SELECTED EXCERPT Start Marker

KAGGLE_INPUT_PATH='/kaggle/input'
KAGGLE_WORKING_PATH='/kaggle/working'
KAGGLE_SYMLINK='kaggle'

!umount /kaggle/input/ 2> /dev/null
shutil.rmtree('/kaggle/input', ignore_errors=True)
os.makedirs(KAGGLE_INPUT_PATH, 0o777, exist_ok=True)
os.makedirs(KAGGLE_WORKING_PATH, 0o777, exist_ok=True)

try:
  os.symlink(KAGGLE_INPUT_PATH, os.path.join("..", 'input'), target_is_directory=True)
except FileExistsError:
  pass
try:
  os.symlink(KAGGLE_WORKING_PATH, os.path.join("..", 'working'), target_is_directory=True)
except FileExistsError:
  pass

for data_source_mapping in DATA_SOURCE_MAPPING.split(','):
    directory, download_url_encoded = data_source_mapping.split(':')
    download_url = unquote(download_url_encoded)
    filename = urlparse(download_url).path
    destination_path = os.path.join(KAGGLE_INPUT_PATH, directory)
    try:
        with urlopen(download_url) as fileres, NamedTemporaryFile() as tfile:
            total_length = fileres.headers['content-length']
            print(f'Downloading {directory}, {total_length} bytes compressed')
            dl = 0
            data = fileres.read(CHUNK_SIZE)
            while len(data) > 0:
                dl += len(data)
                tfile.write(data)
                done = int(50 * dl / int(total_length))
                sys.stdout.write(f"\r[{'=' * done}{' ' * (50-done)}] {dl} bytes downloaded")
                sys.stdout.flush()
                data = fileres.read(CHUNK_SIZE)
            if filename.endswith('.zip'):
              with ZipFile(tfile) as zfile:
                zfile.extractall(destination_path)
            else:
              with tarfile.open(tfile.name) as tarfile:
                tarfile.extractall(destination_path)
            print(f'\nDownloaded and uncompressed: {directory}')

SELECTED EXCERPT End Marker
DATASET CONTENT Start Marker

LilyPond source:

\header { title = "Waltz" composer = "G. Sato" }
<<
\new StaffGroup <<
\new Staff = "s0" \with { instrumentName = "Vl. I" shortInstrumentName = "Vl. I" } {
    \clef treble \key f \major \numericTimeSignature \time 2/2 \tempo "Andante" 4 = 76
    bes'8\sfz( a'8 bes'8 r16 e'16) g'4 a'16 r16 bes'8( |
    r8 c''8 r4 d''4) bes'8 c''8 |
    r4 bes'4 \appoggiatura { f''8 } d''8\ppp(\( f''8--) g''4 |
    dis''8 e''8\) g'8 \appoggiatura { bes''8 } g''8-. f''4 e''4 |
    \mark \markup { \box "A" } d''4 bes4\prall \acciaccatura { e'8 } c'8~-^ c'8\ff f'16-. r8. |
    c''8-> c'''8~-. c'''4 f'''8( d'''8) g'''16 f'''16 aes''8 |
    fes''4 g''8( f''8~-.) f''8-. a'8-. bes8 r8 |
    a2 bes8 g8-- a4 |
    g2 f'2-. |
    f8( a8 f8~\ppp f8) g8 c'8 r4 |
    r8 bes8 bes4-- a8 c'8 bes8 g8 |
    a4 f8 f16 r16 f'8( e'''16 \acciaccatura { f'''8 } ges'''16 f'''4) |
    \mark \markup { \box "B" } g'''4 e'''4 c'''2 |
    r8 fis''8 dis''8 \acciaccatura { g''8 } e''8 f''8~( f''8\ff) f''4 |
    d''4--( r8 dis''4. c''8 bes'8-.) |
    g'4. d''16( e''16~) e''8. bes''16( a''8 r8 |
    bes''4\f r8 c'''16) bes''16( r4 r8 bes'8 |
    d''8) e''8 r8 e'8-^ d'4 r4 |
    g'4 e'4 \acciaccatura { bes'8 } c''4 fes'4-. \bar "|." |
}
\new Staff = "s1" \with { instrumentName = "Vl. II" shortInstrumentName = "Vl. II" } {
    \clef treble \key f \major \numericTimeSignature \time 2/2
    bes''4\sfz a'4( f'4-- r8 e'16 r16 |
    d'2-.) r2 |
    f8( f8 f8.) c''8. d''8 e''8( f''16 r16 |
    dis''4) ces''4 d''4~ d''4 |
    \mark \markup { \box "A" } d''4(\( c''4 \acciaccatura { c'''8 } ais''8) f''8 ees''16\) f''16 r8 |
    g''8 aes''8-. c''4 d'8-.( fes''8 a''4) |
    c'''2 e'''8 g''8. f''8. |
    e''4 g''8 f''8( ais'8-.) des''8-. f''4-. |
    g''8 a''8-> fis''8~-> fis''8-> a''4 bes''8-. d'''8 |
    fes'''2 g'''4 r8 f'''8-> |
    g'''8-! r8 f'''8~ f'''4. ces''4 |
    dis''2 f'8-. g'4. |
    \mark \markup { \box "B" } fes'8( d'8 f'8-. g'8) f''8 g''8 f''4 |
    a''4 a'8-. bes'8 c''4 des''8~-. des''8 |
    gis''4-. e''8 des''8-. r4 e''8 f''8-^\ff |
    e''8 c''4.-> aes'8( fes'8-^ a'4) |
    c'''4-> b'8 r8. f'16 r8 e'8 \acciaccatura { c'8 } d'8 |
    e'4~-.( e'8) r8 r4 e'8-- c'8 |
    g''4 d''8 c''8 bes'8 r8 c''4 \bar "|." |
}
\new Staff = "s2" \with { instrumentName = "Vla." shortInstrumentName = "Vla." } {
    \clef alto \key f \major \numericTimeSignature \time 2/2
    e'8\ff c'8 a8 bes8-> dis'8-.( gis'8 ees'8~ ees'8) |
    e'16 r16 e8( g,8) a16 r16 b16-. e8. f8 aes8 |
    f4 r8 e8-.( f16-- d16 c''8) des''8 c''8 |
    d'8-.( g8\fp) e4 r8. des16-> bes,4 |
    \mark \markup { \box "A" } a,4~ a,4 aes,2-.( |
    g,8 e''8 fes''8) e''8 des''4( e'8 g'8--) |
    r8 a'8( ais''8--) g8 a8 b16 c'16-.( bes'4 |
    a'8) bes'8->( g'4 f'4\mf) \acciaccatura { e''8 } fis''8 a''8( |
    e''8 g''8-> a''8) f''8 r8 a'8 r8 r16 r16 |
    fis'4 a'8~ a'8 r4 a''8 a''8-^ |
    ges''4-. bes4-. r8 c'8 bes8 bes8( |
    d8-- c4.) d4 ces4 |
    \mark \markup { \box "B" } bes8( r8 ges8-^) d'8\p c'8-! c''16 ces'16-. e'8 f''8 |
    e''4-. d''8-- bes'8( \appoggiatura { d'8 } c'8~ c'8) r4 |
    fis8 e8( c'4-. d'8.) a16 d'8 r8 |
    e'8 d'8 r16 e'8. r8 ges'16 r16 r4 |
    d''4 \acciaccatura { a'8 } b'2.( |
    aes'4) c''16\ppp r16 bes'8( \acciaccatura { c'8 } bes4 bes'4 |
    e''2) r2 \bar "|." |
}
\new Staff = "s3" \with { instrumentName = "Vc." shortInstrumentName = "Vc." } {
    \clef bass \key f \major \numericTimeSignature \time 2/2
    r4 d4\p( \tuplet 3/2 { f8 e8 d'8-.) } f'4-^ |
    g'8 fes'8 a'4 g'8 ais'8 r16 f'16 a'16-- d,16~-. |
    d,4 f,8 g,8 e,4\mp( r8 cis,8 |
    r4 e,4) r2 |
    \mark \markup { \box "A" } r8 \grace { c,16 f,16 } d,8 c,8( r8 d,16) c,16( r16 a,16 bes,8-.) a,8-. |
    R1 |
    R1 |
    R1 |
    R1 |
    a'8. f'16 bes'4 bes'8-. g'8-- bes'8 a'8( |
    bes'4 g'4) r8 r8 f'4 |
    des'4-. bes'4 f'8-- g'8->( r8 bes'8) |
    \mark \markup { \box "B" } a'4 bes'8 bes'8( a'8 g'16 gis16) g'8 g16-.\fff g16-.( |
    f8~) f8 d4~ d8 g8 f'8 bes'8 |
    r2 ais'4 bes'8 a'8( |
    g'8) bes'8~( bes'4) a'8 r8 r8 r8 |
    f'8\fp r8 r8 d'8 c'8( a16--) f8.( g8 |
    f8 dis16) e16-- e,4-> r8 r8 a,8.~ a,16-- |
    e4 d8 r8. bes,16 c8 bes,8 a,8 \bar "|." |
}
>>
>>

DATASET CONTENT End Marker

_WHAT THIS EXERCISE ASKS_
a) Duplicate the portion of the Kaggle download script that begins with the words containing "os.makedirs(KAGGLE_INPUT_PATH, 0o777, exist_ok=True)" and ends with "download_url_encoded = data_source_mapping.split(':')".
b) Answer these questions about the Kaggle download script:
(i) What path is assigned to KAGGLE_WORKING_PATH?
(ii) What character is used to split DATA_SOURCE_MAPPING into separate mappings?
(iii) What permission mode is passed to os.makedirs?

_ANSWERS TO THE TASKS_
a)
os.makedirs(KAGGLE_INPUT_PATH, 0o777, exist_ok=True)
os.makedirs(KAGGLE_WORKING_PATH, 0o777, exist_ok=True)

try:
  os.symlink(KAGGLE_INPUT_PATH, os.path.join("..", 'input'), target_is_directory=True)
except FileExistsError:
  pass
try:
  os.symlink(KAGGLE_WORKING_PATH, os.path.join("..", 'working'), target_is_directory=True)
except FileExistsError:
  pass

for data_source_mapping in DATA_SOURCE_MAPPING.split(','):
    directory, download_url_encoded = data_source_mapping.split(':')

b)
(i) '/kaggle/working'
(ii) A comma
(iii) 0o777